The task
Which lines of the entries below include "unsere"? List them all.

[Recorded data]
━━━━━━

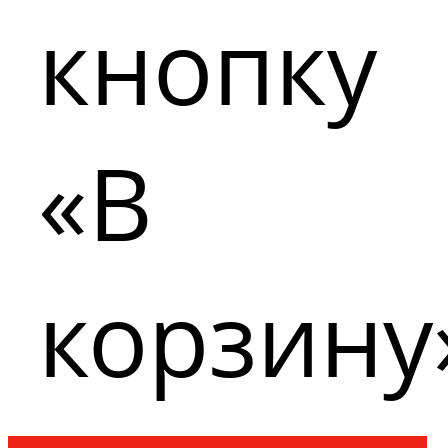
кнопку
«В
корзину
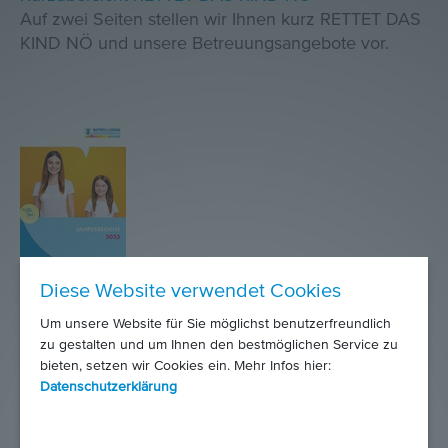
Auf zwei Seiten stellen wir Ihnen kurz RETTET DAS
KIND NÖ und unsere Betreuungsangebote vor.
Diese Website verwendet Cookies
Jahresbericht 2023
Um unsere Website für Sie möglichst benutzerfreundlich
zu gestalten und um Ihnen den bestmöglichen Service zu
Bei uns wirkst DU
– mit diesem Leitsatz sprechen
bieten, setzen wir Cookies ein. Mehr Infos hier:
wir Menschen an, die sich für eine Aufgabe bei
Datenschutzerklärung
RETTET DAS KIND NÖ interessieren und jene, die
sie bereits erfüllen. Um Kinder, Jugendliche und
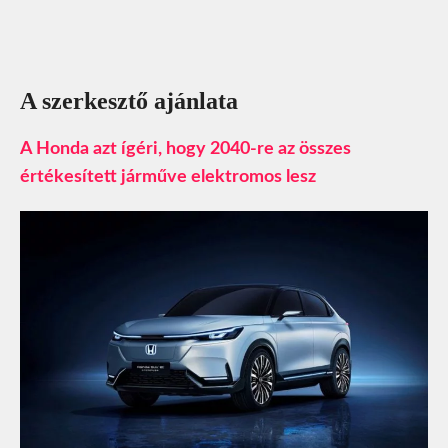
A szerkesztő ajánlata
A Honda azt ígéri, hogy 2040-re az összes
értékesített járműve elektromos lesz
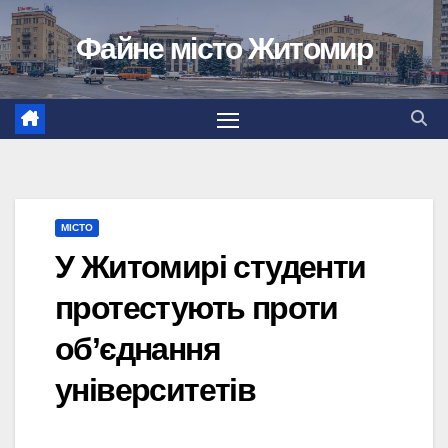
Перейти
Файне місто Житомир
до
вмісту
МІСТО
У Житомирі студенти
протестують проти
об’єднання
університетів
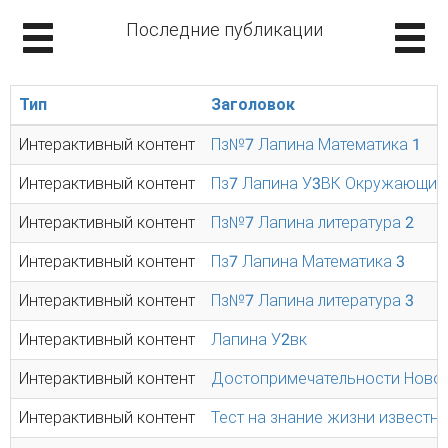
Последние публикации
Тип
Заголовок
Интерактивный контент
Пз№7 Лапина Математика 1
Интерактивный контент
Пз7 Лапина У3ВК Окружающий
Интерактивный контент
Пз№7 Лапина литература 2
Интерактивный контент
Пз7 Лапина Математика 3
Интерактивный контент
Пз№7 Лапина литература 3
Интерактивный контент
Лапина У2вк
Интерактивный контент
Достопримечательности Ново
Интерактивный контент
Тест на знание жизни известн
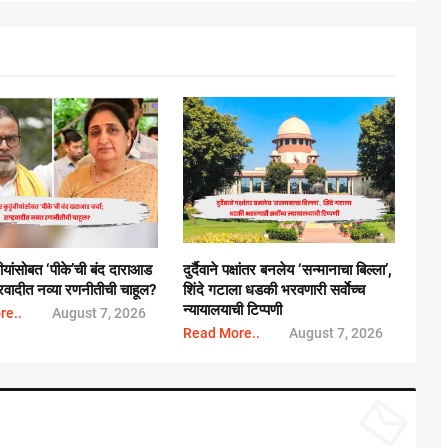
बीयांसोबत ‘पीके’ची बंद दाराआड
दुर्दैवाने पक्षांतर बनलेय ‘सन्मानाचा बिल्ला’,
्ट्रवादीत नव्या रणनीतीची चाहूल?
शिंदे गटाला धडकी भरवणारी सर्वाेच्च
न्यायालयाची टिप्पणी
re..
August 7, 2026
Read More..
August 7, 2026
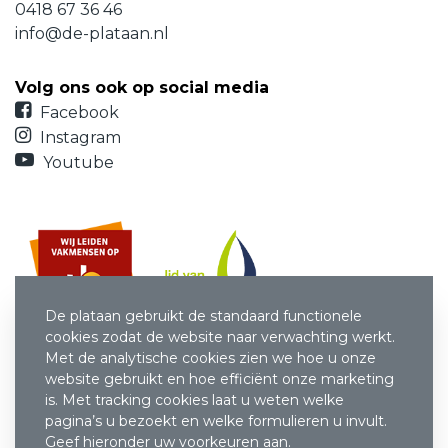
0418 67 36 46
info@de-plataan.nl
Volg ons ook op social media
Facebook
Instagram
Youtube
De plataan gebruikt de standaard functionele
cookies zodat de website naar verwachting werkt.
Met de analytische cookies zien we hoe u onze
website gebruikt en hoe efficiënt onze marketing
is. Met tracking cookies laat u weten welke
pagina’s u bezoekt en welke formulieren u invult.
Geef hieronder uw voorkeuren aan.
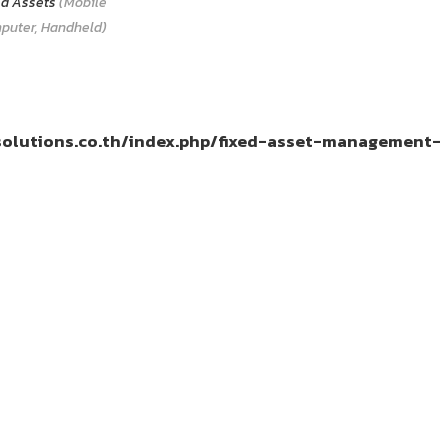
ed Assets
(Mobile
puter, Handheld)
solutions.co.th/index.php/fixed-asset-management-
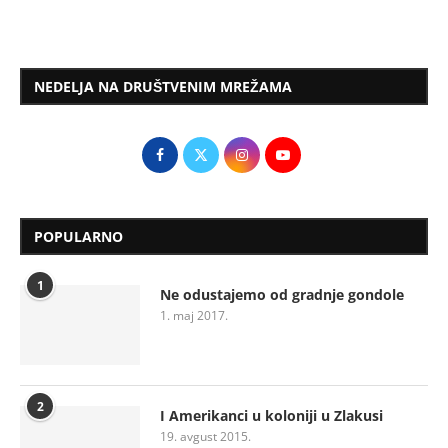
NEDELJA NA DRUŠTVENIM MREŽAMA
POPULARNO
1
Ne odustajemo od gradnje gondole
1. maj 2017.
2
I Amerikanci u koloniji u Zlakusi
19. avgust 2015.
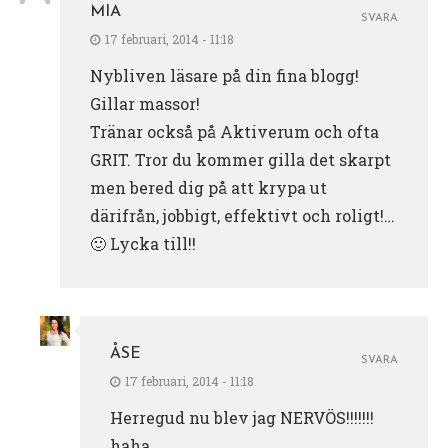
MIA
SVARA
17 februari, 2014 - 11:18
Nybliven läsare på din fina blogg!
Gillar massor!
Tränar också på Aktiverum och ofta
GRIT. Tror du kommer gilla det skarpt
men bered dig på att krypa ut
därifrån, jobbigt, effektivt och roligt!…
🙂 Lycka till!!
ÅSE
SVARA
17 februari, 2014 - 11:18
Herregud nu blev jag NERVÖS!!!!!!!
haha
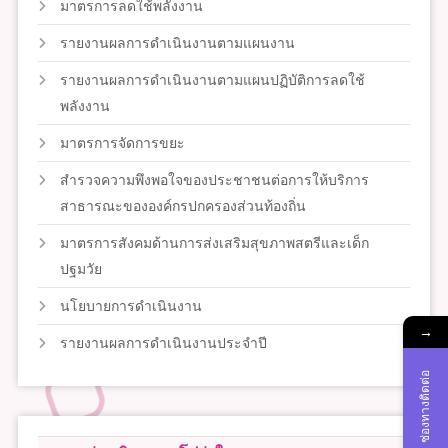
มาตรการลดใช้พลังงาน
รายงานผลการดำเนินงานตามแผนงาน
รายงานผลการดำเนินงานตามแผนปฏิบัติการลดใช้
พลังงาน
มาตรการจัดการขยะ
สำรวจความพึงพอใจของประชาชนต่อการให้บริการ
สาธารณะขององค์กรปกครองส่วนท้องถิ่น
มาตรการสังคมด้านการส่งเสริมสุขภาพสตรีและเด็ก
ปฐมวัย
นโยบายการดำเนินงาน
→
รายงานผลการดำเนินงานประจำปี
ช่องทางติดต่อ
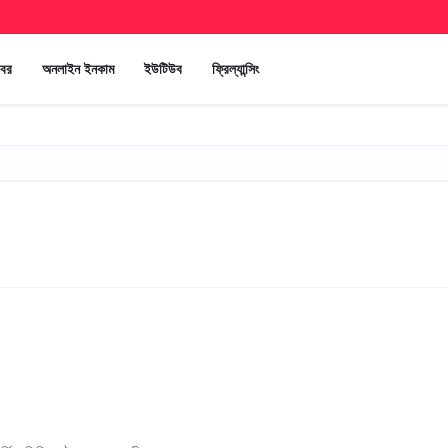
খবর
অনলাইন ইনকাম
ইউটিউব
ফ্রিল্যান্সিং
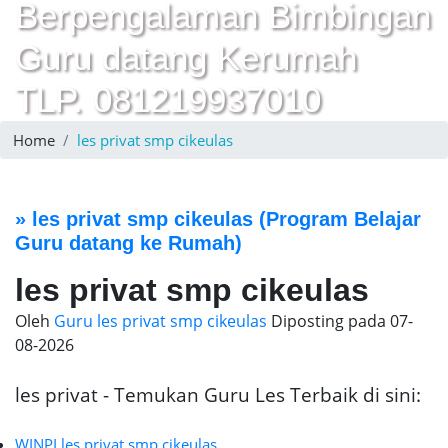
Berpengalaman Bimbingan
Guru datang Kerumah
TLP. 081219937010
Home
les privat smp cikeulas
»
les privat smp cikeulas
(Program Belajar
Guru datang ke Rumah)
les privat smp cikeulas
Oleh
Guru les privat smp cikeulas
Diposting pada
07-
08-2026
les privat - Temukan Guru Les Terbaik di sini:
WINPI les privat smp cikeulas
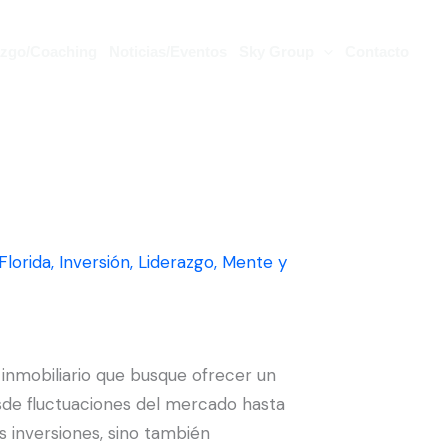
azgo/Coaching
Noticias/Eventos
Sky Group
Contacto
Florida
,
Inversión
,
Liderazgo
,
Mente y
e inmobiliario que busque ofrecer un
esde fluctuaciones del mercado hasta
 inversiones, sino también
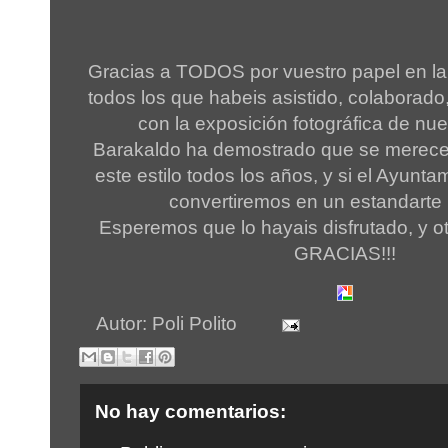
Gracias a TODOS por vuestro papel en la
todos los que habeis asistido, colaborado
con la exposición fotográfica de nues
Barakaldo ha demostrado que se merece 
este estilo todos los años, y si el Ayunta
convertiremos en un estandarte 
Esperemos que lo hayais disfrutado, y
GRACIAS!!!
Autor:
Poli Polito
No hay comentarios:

━━━━━━

Exercise output
KIND NÖ und unsere Betreuungsangebote vor.
Um unsere Website für Sie möglichst benutzerfreundlich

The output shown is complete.